> REQUIRED ACTION 1:
What does the passage on the military's public relations say the military views the media as?

> SUPPLIED PASSAGE:
____________________
This is not something extraordinary. The military’s public relations machine – consisting of an expanded and restructured ISPR and the Information Management Wing of the ISI headed by a major general or someone in an equivalent rank from the air force or the navy – routinely invest effort and money in constructing and maintaining a glorified public image of the armed forces, Shah says. “The retrofitted ISPR makes savvy use of social media and funds glitzy hyper-patriotic videos, songs and films, with the active collaboration of artists, actors, movie directors and writers. The ISI … metes out both sticks and carrots to journalists. Any journalist who dares question the picture-perfect image of Raheel Sharif or the military’s policies in, say, Balochistan can only do so at his or her own expense,” he adds.
The mass media’s role is central to this public relations exercise. “The military views the media as an ‘element of national power’ essential to mould public opinion and develop a consensus on national security,” Shah says. That is why hardly any days go by when Raheel Sharif’s images are not flashed frequently on television screens or across front pages of the newspapers.
____________________
> GIVEN RECORDS:

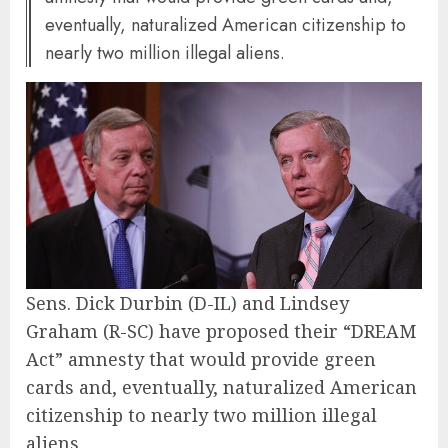
eventually, naturalized American citizenship to
nearly two million illegal aliens.
Sens. Dick Durbin (D-IL) and Lindsey
Graham (R-SC) have proposed their “DREAM
Act” amnesty that would provide green
cards and, eventually, naturalized American
citizenship to nearly two million illegal
aliens.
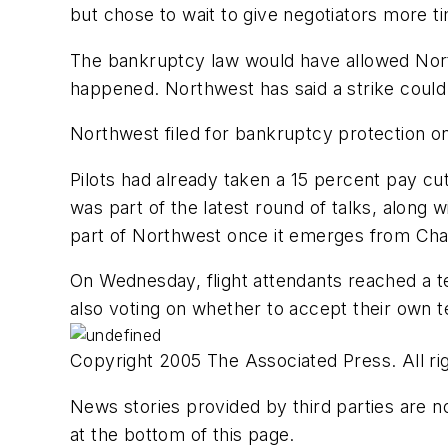
but chose to wait to give negotiators more t
The bankruptcy law would have allowed Northw
happened. Northwest has said a strike could h
Northwest filed for bankruptcy protection on 
Pilots had already taken a 15 percent pay c
was part of the latest round of talks, along w
part of Northwest once it emerges from Cha
On Wednesday, flight attendants reached a te
also voting on whether to accept their own 
Copyright 2005 The Associated Press. All rig
News stories provided by third parties are no
at the bottom of this page.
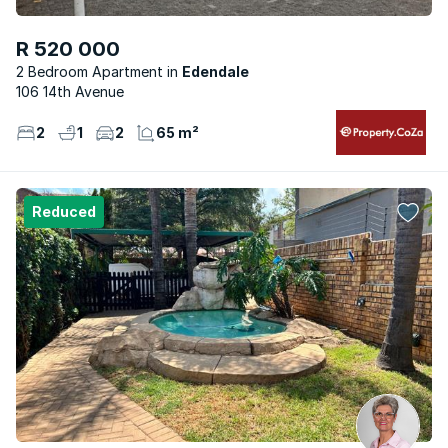
R 520 000
2 Bedroom Apartment
Edendale
106 14th Avenue
2
1
2
65 m²
Reduced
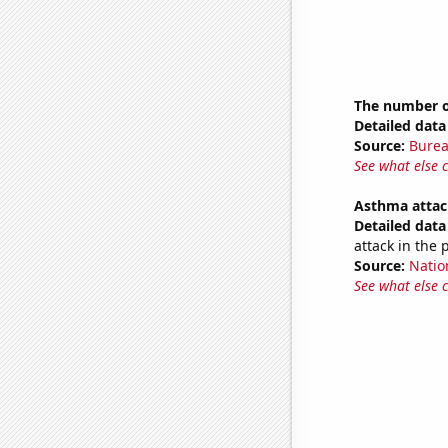
The number o
Detailed data 
Source:
Burea
See what else 
Asthma attac
Detailed data 
attack in the 
Source:
Nation
See what else 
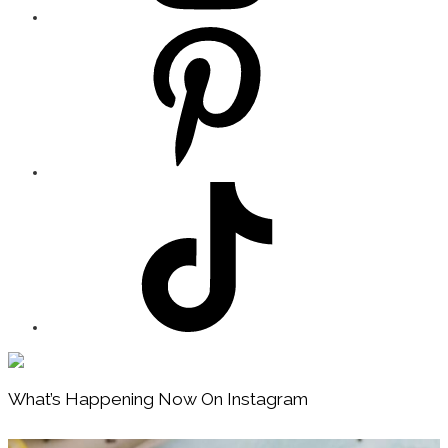
Footer
What’s Happening Now On Instagram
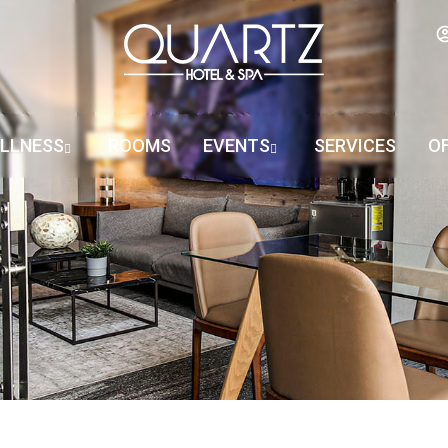
LLNESS
ROOMS
EVENTS
SERVICES
O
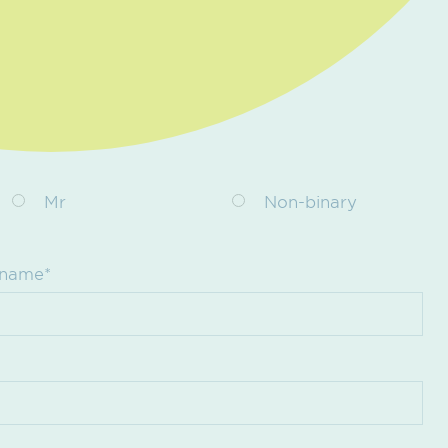
Mr
Non-binary
 name*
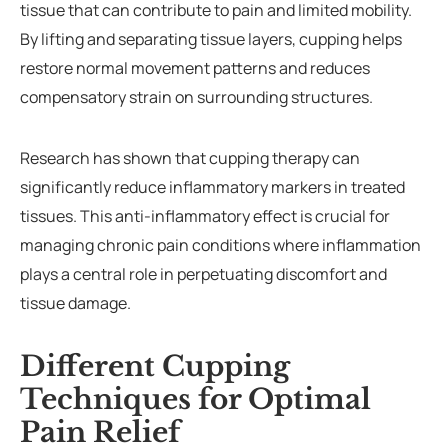
tissue that can contribute to pain and limited mobility.
By lifting and separating tissue layers, cupping helps
restore normal movement patterns and reduces
compensatory strain on surrounding structures.
Research has shown that cupping therapy can
significantly reduce inflammatory markers in treated
tissues. This anti-inflammatory effect is crucial for
managing chronic pain conditions where inflammation
plays a central role in perpetuating discomfort and
tissue damage.
Different Cupping
Techniques for Optimal
Pain Relief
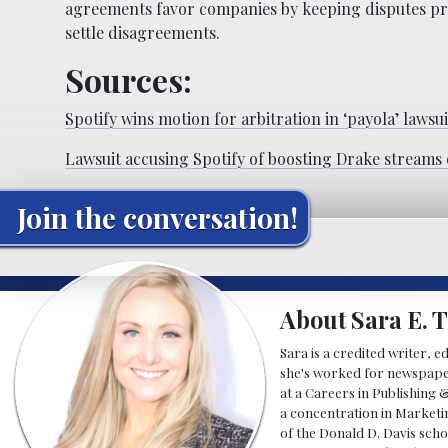
agreements favor companies by keeping disputes priv
settle disagreements.
Sources:
Spotify wins motion for arbitration in ‘payola’ lawsui
Lawsuit accusing Spotify of boosting Drake streams 
Join the conversation!
About Sara E. T
Sara is a credited writer, e
she's worked for newspapers
at a Careers in Publishing 
a concentration in Marketin
of the Donald D. Davis scho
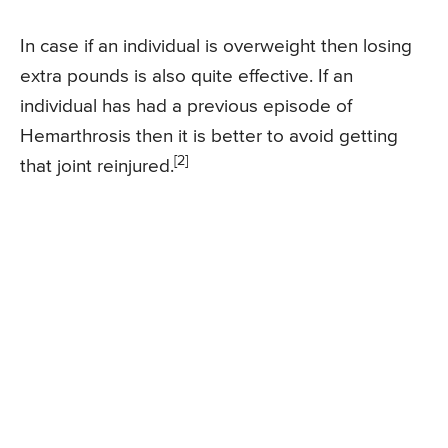
In case if an individual is overweight then losing
extra pounds is also quite effective. If an
individual has had a previous episode of
Hemarthrosis then it is better to avoid getting
[2]
that joint reinjured.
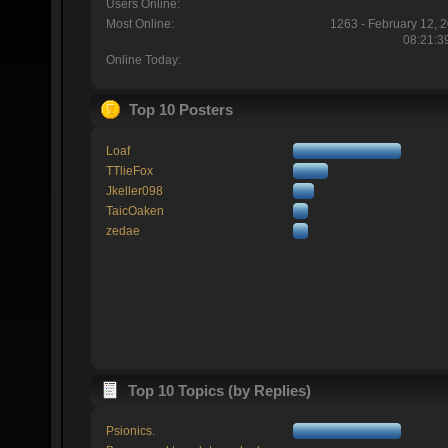
Users Online:
Most Online:
1263 - February 12, 
08:21:3
Online Today:
Top 10 Posters
Loaf
TTlieFox
Jkeller098
TaicOaken
zedae
Top 10 Topics (by Replies)
Psionics.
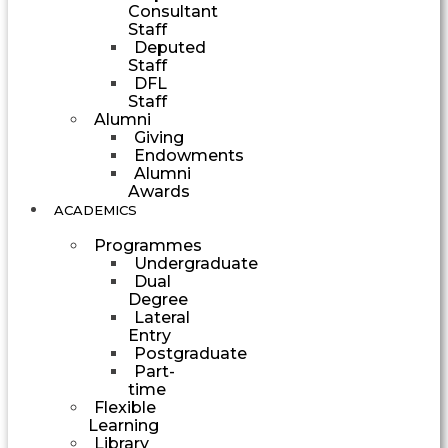
Consultant
Staff
Deputed
Staff
DFL
Staff
Alumni
Giving
Endowments
Alumni
Awards
ACADEMICS
Programmes
Undergraduate
Dual
Degree
Lateral
Entry
Postgraduate
Part-
time
Flexible
Learning
Library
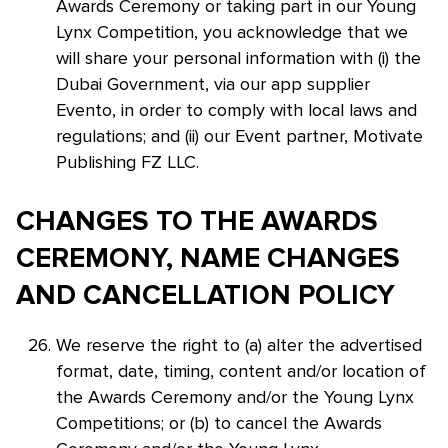
Awards Ceremony or taking part in our Young
Lynx Competition, you acknowledge that we
will share your personal information with (i) the
Dubai Government, via our app supplier
Evento, in order to comply with local laws and
regulations; and (ii) our Event partner, Motivate
Publishing FZ LLC.
CHANGES TO THE AWARDS
CEREMONY, NAME CHANGES
AND CANCELLATION POLICY
We reserve the right to (a) alter the advertised
format, date, timing, content and/or location of
the Awards Ceremony and/or the Young Lynx
Competitions; or (b) to cancel the Awards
____________________
> REQUIRED ACTION 2:
Lay out the records as a Markdown table with the columns Row and Line. Begin at the start of the records and continue through the line containing "Pain Relief", leaving out blank lines and the pictures.

> WRITTEN SOLUTION 1:
An "element of national power" essential to mould public opinion and develop a consensus on national security.

> WRITTEN SOLUTION 2:
| Row | Line |
|---|---|
| 1 | eventually, naturalized American citizenship to |
| 2 | nearly two million illegal aliens. |
| 3 | Sens. Dick Durbin (D-IL) and Lindsey |
| 4 | Graham (R-SC) have proposed their “DREAM |
| 5 | Act” amnesty that would provide green |
| 6 | cards and, eventually, naturalized American |
| 7 | citizenship to nearly two million illegal |
| 8 | aliens. |
| 9 | but chose to wait to give negotiators more t |
| 10 | The bankruptcy law would have allowed Northw |
| 11 | happened. Northwest has said a strike could h |
| 12 | Northwest filed for bankruptcy protection on  |
| 13 | Pilots had already taken a 15 percent pay c |
| 14 | was part of the latest round of talks, along w |
| 15 | part of Northwest once it emerges from Cha |
| 16 | On Wednesday, flight attendants reached a te |
| 17 | also voting on whether to accept their own  |
| 18 | Copyright 2005 The Associated Press. All rig |
| 19 | News stories provided by third parties are no |
| 20 | at the bottom of this page. |
| 21 | R 520 000 |
| 22 | 2 Bedroom Apartment |
| 23 | Edendale |
| 24 | 106 14th Avenue |
| 25 | 2 |
| 26 | 1 |
| 27 | 2 |
| 28 | 65 m² |
| 29 | Reduced |
| 30 | The number o |
| 31 | Detailed data  |
| 32 | Source: |
| 33 | Burea |
| 34 | See what else  |
| 35 | Asthma attac |
| 36 | Detailed data  |
| 37 | attack in the  |
| 38 | Source: |
| 39 | Nation |
| 40 | See what else  |
| 41 | Footer |
| 42 | What’s Happening Now On Instagram |
| 43 | LLNESS |
| 44 | ROOMS |
| 45 | EVENTS |
| 46 | SERVICES |
| 47 | O |
| 48 | Mr |
| 49 | Non-binary |
| 50 |  name* |
| 51 | tissue that can contribute to pain and limited mobility. |
| 52 | By lifting and separating tissue layers, cupping helps |
| 53 | restore normal movement patterns and reduces |
| 54 | compensatory strain on surrounding structures. |
| 55 | Research has shown that cupping therapy can |
| 56 | significantly reduce inflammatory markers in treated |
| 57 | tissues. This anti-inflammatory effect is crucial for |
| 58 | managing chronic pain conditions where inflammation |
| 59 | plays a central role in perpetuating discomfort and |
| 60 | tissue damage. |
| 61 | Different Cupping |
| 62 | Techniques for Optimal |
| 63 | Pain Relief |